Per quanto riguarda le e. di stato ➔ gas.

Economia

E. di diverso tipo (algebriche, differenziali, integrali, trascendenti ecc.) vengono usate nei modelli in cui sovente si esprime il ragionamento economico. Gli econometrici chiamano e. strutturali le relazioni economiche formulate per elaborare un modello, cioè le e. di comportamento, che descrivono il comportamento del consumatore, del produttore ecc., le e. tecniche, esprimenti le relazioni fisiche tra fattori impiegati e prodotti ottenuti, e le identità, esprimenti relazioni contabili necessarie o relazioni deducibili direttamente dalla definizione di una o più grandezze economiche. E. degli scambi (o teoria quantitativa della moneta di Fisher) è detta la formula MV=PQ (in cui M è la quantità di moneta in circolazione, V la velocità di circolazione della stessa, P il livello generale dei prezzi e Q la quantità dei beni e servizi scambiati). Tale e. costituisce una mera identità contabile (indicativa dell’insieme di mezzi monetari necessari per provvedere a una data spesa) sin quando non si introducano delle ipotesi, le quali consisto;no nella costanza delle transazioni (T), dato che esse corrispondono al livello di scambi di pieno impiego e nella costanza della velocità di circolazione (V), dato che in essa si riflettono le abitudini monetarie della collettività considerata. Posta la costanza di questi due elementi, ne risulta come necessaria la dipendenza del livello generale dei prezzi dalla quantità della moneta, che costituisce l’essenza ultima delle teorie di tipo quantitativo. Quella indicata di Fisher, pur essendo la più nota, è infatti una versione particolare delle e. quantitative. Altra formulazione è legata alla scuola di Cambridge e assume, nella forma più generale, la relazione M=KPT, nella quale le transazioni (T) sono sempre riferite al livello di pieno impiego e K indica le ‘scorte monetarie’ detenute dal pubblico, secondo criteri consuetudinari, tali da giustificare la sua considerazione come una costante, sin quando queste consuetudini non si modifichino. Sebbene nella e. di Cambridge (che subì varianti ulteriori per opera di D.H. Robertson e di J.M. Keynes) la velocità di circolazione non figuri in modo esplicito, essa è presente nella considerazione delle ‘scorte monetarie’, che sono in rapporto inverso con la velocità.

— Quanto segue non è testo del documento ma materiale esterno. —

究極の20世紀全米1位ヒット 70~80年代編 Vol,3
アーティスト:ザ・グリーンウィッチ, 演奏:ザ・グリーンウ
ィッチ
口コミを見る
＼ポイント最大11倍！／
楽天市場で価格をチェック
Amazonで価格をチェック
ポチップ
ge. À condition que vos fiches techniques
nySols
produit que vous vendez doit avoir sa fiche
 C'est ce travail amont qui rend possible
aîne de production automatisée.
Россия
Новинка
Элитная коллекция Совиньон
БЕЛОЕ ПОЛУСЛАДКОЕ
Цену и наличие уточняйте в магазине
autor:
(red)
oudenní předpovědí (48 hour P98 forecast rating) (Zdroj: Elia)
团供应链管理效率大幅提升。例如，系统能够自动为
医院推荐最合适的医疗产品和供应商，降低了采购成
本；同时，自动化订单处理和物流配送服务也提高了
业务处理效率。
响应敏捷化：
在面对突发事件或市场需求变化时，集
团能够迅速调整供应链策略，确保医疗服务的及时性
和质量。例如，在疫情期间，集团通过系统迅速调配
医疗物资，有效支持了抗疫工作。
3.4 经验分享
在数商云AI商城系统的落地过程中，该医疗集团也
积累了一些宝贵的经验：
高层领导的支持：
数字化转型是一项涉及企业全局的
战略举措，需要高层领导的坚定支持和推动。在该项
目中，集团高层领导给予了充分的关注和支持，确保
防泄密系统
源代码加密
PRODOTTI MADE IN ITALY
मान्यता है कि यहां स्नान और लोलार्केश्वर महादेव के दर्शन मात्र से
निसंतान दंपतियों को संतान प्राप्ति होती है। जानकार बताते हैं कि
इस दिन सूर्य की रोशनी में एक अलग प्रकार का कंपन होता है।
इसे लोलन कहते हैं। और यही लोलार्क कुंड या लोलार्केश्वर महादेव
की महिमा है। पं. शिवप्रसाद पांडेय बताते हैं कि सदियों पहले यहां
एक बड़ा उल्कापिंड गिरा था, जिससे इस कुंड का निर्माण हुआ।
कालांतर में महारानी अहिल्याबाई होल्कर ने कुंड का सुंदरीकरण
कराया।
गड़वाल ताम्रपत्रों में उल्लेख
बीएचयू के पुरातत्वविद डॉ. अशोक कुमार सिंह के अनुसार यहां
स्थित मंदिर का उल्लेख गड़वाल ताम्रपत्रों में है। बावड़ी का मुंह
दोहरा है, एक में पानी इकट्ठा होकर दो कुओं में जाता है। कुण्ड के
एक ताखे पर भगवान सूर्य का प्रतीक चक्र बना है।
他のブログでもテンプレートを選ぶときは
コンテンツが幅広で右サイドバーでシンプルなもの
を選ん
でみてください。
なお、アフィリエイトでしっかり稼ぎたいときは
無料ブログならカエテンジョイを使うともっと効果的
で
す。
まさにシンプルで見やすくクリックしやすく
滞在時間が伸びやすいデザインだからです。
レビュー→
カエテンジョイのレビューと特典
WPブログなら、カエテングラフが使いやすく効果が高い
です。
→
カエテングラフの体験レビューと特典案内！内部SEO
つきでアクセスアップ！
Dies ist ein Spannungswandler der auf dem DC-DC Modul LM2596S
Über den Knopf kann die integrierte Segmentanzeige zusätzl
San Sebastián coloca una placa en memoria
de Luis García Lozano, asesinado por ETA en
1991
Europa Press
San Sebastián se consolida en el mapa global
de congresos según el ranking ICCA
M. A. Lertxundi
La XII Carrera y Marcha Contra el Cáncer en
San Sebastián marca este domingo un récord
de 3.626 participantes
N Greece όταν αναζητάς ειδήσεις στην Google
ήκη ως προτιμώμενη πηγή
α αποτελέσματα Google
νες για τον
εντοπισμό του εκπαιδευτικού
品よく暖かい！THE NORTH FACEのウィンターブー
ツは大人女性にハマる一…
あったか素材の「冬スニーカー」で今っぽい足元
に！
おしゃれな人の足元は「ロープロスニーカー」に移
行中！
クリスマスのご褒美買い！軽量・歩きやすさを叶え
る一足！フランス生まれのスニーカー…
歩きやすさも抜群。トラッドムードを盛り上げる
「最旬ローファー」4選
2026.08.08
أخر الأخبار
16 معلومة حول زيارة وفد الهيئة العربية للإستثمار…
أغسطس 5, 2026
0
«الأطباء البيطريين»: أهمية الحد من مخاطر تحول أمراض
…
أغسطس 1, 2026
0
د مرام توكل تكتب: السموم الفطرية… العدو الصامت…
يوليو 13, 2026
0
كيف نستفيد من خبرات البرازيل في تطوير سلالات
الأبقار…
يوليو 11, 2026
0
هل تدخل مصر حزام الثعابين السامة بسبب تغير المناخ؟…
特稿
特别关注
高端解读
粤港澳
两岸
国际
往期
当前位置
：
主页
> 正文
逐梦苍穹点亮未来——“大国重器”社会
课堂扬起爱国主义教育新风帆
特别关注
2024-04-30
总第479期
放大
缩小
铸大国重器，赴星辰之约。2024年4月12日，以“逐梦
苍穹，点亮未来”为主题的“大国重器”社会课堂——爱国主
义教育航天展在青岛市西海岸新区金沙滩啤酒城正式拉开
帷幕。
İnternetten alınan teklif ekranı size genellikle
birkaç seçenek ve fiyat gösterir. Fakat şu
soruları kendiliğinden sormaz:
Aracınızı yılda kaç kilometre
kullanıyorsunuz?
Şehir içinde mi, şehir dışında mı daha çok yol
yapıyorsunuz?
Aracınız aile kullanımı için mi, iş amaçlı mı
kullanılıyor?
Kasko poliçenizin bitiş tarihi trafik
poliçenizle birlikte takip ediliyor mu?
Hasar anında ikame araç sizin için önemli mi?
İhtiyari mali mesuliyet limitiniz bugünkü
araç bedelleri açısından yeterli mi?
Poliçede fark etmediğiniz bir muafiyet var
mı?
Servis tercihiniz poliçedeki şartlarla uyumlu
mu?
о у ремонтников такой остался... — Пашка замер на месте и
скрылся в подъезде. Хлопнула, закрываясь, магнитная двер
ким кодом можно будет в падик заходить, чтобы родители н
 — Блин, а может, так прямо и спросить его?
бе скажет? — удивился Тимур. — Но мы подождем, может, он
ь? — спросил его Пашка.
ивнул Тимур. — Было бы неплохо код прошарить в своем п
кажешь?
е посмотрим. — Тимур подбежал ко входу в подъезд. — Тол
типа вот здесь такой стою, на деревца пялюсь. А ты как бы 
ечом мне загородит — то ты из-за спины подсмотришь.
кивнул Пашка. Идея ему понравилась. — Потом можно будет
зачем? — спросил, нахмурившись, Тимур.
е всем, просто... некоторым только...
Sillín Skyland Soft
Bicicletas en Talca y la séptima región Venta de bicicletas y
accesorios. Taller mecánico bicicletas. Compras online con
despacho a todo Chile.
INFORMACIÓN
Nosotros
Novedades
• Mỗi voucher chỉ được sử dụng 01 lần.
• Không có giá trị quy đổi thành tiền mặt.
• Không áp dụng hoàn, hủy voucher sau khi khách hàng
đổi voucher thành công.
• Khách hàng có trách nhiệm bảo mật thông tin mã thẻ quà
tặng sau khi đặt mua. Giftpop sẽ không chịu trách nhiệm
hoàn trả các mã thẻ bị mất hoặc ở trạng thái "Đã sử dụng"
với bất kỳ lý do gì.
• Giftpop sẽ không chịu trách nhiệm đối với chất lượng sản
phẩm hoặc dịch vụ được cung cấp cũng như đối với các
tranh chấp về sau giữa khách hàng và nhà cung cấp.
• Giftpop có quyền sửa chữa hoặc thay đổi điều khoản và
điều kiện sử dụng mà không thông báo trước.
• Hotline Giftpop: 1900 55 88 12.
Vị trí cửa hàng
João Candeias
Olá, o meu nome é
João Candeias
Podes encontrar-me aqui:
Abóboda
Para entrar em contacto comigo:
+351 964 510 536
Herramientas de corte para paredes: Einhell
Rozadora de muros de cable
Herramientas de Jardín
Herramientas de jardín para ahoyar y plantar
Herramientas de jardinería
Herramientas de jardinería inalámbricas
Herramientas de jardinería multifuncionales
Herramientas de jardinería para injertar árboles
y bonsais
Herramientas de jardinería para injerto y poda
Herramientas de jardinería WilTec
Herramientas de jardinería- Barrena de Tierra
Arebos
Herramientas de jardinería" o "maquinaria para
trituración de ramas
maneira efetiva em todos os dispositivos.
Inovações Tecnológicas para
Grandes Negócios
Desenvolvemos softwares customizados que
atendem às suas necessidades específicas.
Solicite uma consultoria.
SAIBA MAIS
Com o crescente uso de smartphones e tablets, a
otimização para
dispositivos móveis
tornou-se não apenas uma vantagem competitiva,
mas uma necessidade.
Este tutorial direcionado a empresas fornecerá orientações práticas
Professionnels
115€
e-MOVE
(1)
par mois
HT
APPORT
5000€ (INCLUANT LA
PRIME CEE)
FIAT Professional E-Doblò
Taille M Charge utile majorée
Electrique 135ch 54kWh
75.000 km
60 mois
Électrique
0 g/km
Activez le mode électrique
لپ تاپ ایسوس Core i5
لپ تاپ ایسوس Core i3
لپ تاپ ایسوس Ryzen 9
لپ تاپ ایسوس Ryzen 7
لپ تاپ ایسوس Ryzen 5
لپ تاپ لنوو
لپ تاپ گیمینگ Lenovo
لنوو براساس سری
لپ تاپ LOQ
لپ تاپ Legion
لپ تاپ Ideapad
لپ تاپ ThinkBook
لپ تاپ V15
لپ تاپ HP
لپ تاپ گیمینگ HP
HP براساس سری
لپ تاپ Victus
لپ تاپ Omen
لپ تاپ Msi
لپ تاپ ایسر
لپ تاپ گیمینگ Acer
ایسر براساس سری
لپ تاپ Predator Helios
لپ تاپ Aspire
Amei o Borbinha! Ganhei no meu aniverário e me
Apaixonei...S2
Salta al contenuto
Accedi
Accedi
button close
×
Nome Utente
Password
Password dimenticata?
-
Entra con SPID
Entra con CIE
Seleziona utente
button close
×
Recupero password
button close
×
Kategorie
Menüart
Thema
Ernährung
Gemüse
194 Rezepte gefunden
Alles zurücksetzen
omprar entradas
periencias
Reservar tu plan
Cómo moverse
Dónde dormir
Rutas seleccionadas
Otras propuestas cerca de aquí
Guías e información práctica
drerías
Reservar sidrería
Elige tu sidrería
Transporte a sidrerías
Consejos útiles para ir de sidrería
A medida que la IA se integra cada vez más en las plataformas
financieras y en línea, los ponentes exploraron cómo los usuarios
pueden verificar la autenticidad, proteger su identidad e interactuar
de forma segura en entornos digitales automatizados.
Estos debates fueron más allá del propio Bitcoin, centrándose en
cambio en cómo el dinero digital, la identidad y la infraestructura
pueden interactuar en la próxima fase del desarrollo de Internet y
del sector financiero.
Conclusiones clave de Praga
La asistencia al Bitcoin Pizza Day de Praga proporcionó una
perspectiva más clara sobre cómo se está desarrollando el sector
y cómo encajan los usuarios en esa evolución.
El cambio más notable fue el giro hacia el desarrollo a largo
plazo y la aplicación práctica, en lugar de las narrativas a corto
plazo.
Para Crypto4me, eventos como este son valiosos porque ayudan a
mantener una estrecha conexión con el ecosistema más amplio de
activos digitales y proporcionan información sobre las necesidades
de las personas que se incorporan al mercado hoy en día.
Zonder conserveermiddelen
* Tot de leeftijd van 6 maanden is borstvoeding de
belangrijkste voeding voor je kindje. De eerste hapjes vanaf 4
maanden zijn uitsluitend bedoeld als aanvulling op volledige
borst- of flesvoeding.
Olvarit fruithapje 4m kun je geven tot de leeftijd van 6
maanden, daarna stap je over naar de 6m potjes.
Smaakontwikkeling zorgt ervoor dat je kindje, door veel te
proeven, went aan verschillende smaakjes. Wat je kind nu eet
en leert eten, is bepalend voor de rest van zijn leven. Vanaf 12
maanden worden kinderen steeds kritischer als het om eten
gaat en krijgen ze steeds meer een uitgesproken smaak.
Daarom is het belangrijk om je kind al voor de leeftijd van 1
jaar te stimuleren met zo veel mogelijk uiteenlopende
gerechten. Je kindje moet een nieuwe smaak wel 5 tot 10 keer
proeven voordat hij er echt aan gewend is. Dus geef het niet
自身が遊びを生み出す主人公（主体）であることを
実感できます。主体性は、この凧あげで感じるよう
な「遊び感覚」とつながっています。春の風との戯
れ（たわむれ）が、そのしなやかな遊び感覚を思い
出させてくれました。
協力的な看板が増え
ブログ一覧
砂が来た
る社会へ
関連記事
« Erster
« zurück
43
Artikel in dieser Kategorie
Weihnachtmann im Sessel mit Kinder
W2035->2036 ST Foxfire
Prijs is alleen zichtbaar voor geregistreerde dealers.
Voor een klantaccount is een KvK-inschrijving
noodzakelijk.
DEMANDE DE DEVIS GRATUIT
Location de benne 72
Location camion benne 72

Per quanto le nozioni quantitative riassunte da queste formule siano quelle più note, in realtà la loro capacità esplicativa ha formato oggetto di acute critiche per effetto delle concezioni keynesiane che si sono svincolate dal quadro di riferimento di pieno impiego. Qualora esistano risorse disoccupate e la possibilità di combinarle in modo efficace, l’espansione dei mezzi di pagamento non conduce necessariamente all’aumento dei prezzi, ma all’incremento della produzione, almeno sin quando non si manifestano strozzature nel sistema economico. Successivamente, formulazioni del neoquantitativismo (M. Friedman, D. Patinkin), pur ricollegandosi in qualche modo alle antiche concezioni rappresentate dalle formule ricordate, ne offrono una versione più elaborata e problematica. E. della domanda internazionale Termine usato per indicare che il punto di equilibrio negli scambi tra due mercati si determina nel punto di incontro delle rispettive curve di domanda-offerta, è cioè determinato dalla comparativa intensità dei bisogni di ciascun paese e dalla specializzazione del capitale e del lavoro nelle produzioni più favorevoli e indica come ciascun mercato paghi le importazioni con le esportazioni.

Psicologia

E. personale Il complesso degli errori personali, cioè degli errori d’osservazione derivanti da peculiarità di chi esegue l’osservazione (per es., il modo di appurare la contemporaneità di due eventi, la posizione di un indice su una scala ecc.), sensibilmente sistematici per uno stesso osservatore, ma variabili largamente da osservatore a osservatore. L’espressione fu creata dall’astronomo tedesco F.W. Bessel per indicare le differenze interindividuali nella valutazione del tempo ricavata dalle osservazioni stellari.